West Africa Court of Appeal  •   •  West Africa [For WACA cases]

Coram
COR. KINGDON PETRIDES AND GRAHAM PAUL C.JJ.

Appearances
J. B. Danquah for Appellant. Respondent in person.

Judgement

KINGDON, C.J.. NIGERIA, PETRIDES, C.J., GOLD COAST. AND GRAHAM PAUL., C.J., SIERRA LEONE. In this case the claimant-respondent-appellant-respondent’s land, which he bought for £4 13s 0d in 1938, was sold in execution of a decree of the Divisional Court of the Asantehene (Grade B). The date of the sale was 28th December, 1938. Five days before that, on the 23rd December, 1938, the respondent had applied to the Court B for an interpleader summons claiming to be the owner of the land. The summons was issued on the 9th January, 1939, after the sale had taken place. On the hearing of what the Court B called the “interpleader action”, Court B gave judgment for the claimant, set aside the sale of the property and declared it to revert to the original owner the claimant.

Against that decision the judgment-creditor appealed to the Asantehene’s Court A, which upheld his appeal on the ground that the action of the claimant was not taken till after the sale.

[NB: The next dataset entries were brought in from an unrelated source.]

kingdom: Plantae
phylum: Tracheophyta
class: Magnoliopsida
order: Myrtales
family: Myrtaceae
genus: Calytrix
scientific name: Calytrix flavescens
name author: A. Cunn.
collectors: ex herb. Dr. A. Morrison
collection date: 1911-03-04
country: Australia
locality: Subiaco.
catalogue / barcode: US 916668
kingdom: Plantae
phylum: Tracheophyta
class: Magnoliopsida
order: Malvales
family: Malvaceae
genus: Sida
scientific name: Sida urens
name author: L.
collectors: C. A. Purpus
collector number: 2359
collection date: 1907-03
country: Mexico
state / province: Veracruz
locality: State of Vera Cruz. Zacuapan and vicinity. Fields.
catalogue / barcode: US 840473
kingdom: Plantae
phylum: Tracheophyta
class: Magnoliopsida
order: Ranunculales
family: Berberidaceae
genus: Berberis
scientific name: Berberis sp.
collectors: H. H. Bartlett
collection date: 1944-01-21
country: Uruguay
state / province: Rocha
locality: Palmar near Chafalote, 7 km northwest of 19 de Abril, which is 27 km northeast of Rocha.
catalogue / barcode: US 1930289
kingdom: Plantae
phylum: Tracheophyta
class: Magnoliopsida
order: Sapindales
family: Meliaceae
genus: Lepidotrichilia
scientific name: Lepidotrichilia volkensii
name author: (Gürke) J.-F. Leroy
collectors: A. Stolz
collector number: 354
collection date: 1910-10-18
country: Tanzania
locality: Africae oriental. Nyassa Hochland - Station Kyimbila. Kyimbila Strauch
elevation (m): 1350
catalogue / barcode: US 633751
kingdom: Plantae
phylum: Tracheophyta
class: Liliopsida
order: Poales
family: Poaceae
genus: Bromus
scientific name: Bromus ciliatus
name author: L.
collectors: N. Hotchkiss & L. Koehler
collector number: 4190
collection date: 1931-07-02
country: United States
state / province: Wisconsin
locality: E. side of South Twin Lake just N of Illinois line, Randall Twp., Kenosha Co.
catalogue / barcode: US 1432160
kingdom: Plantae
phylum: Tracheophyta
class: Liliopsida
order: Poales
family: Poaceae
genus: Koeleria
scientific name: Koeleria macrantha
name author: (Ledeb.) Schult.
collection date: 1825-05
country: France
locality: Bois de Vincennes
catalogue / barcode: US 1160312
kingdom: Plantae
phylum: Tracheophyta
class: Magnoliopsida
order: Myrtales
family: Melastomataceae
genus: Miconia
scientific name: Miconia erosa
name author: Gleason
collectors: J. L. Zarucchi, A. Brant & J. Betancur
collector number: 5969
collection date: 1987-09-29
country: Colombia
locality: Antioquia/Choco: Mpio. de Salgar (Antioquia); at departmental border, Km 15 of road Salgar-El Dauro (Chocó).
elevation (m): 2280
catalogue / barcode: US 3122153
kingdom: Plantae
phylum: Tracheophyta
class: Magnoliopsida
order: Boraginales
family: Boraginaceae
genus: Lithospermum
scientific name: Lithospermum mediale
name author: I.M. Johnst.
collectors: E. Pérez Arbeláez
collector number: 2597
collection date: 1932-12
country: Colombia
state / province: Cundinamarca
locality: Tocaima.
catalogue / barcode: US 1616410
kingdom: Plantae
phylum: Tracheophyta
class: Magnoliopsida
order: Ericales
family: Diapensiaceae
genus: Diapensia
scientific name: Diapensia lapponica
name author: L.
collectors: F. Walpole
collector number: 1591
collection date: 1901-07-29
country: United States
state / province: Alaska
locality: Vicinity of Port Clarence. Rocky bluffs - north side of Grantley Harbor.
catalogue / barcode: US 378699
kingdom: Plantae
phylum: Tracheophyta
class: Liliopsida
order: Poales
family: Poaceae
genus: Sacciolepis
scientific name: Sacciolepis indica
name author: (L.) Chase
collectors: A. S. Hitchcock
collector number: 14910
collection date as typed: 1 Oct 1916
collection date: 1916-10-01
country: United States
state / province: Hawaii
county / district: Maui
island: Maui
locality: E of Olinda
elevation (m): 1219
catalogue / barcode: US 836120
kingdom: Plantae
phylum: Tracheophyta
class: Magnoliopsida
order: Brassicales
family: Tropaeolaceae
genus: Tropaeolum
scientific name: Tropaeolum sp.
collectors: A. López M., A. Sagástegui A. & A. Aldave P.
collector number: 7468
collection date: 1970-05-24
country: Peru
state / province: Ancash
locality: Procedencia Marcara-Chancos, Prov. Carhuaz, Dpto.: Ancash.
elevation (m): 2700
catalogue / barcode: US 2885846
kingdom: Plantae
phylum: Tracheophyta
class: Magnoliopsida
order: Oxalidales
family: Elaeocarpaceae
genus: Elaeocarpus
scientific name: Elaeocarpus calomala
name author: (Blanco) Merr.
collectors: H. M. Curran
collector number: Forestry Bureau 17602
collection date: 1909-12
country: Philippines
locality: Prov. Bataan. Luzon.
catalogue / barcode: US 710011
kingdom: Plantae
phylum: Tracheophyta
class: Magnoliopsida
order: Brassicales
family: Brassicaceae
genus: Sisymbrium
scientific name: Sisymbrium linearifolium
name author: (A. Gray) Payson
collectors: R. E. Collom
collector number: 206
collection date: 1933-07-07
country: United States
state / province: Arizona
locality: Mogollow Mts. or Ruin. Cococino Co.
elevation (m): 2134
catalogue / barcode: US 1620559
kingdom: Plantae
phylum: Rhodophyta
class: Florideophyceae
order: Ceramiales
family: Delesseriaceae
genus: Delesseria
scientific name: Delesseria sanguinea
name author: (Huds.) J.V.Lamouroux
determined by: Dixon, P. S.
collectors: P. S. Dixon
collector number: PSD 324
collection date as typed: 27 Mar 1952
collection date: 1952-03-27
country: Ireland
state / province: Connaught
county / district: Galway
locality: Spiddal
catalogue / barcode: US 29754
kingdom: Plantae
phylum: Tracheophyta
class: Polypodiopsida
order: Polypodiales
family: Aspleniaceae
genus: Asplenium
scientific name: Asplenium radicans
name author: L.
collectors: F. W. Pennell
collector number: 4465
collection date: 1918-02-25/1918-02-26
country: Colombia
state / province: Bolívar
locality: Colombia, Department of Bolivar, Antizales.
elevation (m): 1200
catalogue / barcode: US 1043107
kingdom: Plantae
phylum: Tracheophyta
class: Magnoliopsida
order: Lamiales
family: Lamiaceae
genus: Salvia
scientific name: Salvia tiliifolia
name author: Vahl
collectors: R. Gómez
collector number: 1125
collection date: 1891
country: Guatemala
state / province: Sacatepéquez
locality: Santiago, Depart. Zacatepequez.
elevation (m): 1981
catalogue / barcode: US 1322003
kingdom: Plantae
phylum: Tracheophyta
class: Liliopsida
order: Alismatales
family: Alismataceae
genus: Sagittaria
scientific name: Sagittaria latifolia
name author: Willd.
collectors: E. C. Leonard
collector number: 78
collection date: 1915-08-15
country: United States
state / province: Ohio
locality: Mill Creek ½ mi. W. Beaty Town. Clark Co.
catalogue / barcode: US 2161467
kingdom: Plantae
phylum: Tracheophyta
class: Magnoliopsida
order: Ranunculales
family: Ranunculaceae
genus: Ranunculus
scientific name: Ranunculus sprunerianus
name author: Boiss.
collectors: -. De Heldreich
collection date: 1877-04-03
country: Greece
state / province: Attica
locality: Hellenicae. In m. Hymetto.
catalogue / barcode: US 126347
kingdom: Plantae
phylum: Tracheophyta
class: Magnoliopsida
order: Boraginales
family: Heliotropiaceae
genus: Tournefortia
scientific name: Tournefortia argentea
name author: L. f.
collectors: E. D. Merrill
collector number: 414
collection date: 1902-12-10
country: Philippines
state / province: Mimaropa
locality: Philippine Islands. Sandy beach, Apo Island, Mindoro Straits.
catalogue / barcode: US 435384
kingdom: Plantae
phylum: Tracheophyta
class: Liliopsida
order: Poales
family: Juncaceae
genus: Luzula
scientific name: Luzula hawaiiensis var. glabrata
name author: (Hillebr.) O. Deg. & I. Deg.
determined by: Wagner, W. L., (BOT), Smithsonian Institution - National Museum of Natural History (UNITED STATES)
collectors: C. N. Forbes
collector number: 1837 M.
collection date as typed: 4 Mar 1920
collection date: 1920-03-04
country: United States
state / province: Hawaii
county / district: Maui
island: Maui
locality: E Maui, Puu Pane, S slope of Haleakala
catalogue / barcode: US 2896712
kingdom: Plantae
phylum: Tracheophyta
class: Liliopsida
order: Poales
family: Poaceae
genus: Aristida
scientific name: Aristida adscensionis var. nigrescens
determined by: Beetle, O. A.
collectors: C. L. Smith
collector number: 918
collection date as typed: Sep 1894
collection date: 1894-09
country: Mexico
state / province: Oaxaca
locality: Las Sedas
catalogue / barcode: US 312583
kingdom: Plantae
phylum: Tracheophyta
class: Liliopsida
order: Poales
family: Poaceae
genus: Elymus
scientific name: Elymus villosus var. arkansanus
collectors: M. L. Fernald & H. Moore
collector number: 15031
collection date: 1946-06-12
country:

The claimant then appealed to the Court of the Chief Commissioner of Ashanti which upheld his appeal and set aside the sale on the ground that at the time of the sale the claimant was in possession. All three lower Courts referred to Rules of the Supreme Court in Graham Paul regard to interpleader suits, and based their respective decisions upon their interpretation of those rules, as though the rules governed the present case, but there is no provision which makes those rules applicable. Rules have been made under section 37 of the Native Courts (Ashanti) Ordinance (Cap. 80), but they do not cover procedure in Interpleader suits. This being so we are of opinion that a Native Court in Ashanti in which a man has come forward to claim land which has been seized and I or sold in execution of a decree should fall back not upon the Supreme Court Rules of procedure but on the general principle enunciated by Smyly, C.J., in Abuagyi II v. Gyebu (1921) F.C. ‘20-‘ 21 p. 81) when he said: “Personally I do not lay any stress on the form in which “an action is brought before a Native Tribunal so long as “the issue involved is clear,"

In the present case the real issue in the Asantehene’s Court B was clear, namely :- “Is the claimant the owner of the land? “The Court held that he was and we are of opinion that having done so the Court was right to give him a declaration of ownership. The order setting aside the sale should not have been made in addition, since neither vendor nor purchaser were parties to the proceedings. With this variation the order of the Asantehene’s Court B, including the order as to costs, is upheld and the appeal is dismissed with costs assessed at £5 16s 0d.